OM: Many companies don’t have the human capital to handle analytics. That’s an area where more investment should be made. It depends on how effectively the company is executing on omnichannel customer care and where the gaps are.
CS: What are the types of skills contact centers need to address with omnichannel customer care?
OM: Technology skills. It’s important to identify the current skills of each associate so companies can compare them against those that are needed in order to handle conversations across relevant channels.
We see top performing contact centers being slightly more likely to favor using specialist associates who have deep expertise in handling conversations across a few specific channels. That said, there are also plenty of savvy contact centers that rely on blended associates.
Doing a thorough analysis of current associate skills and benchmarking them against requirements to handle current multichannel traffic will be the first step that will help organizations identify priorities on how to handle conversations across all channels.
CS: How do customers fit into omnichannel strategy?
OM: I highly recommend surveying customers and capturing customer feedback to determine which channels buyers prefer to make sure the channel alignment is right. Once you map out the customer journey, what are the missing points that prevent a customer from converting? Behavioral data analysis is another way of understanding customer preferences to get the channel mix right.

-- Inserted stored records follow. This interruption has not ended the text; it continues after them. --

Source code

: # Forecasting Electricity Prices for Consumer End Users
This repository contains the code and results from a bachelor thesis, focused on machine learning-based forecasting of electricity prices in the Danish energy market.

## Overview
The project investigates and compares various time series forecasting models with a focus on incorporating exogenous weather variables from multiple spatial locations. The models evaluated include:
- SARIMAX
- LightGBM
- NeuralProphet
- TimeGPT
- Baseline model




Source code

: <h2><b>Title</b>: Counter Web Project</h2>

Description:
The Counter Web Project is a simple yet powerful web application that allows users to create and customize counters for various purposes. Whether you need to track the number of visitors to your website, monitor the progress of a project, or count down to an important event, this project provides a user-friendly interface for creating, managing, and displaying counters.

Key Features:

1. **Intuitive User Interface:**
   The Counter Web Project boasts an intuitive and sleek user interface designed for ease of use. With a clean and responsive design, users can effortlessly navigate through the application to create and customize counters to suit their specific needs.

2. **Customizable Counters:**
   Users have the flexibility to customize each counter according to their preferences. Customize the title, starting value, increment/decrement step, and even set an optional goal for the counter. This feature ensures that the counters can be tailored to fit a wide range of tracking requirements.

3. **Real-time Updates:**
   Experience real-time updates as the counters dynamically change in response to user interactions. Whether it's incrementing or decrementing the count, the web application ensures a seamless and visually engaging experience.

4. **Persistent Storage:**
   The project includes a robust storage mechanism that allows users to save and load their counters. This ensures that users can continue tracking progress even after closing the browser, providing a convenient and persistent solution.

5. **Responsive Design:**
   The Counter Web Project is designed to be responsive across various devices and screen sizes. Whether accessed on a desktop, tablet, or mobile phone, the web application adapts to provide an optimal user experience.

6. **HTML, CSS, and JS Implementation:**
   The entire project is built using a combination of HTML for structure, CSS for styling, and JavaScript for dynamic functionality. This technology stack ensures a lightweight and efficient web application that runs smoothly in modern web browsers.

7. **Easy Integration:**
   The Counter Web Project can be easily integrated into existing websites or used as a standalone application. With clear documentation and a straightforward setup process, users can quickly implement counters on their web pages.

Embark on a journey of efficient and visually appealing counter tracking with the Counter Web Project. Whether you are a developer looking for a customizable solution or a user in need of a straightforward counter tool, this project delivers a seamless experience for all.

CS: What cultural issues should leaders focus on most?
OM: First and foremost, [companies must] fully understand that the customer experience is made up of employee interactions. It’s ultimately humans that are drawing from these capabilities and placing employees at the forefront of communications with customers.
I’ve done some research on the benefits of engaging employees. Companies that fully understand the importance of employee engagement, and have a formal program to ensure that, are not only more likely to retain more customers, they’re also more likely to retain more employees. Employees who feel fulfilled in their roles and committed to attaining their goals will be instrumental in helping organizations convert customer conversations from interactions into relationships.
CS: Which brands are doing an effective job at delivering omnichannel customer care?
OM: One example is Dollar Shave Club. They really understand the importance of having that unified view of customer data. A key focus area for them is having a consistent view of the customer interaction history and to use data and analytics to better segment and deliver on customer needs.
CS: What performance metrics should contact center leaders prioritize to measure omnichannel success? Are they different than traditional contact center metrics?
OM: One of the most common metrics I see companies focusing on as they make a successful shift to omnichannel is customer lifetime value. Because over time, how effectively you deliver omnichannel customer care relates to the development of the customer relationship and whether customers are spending more or less through the course of their conversations with the business.
Customer retention is also important. Customers are voting with their wallets and if they leave, you’re not doing a good job with customer experience.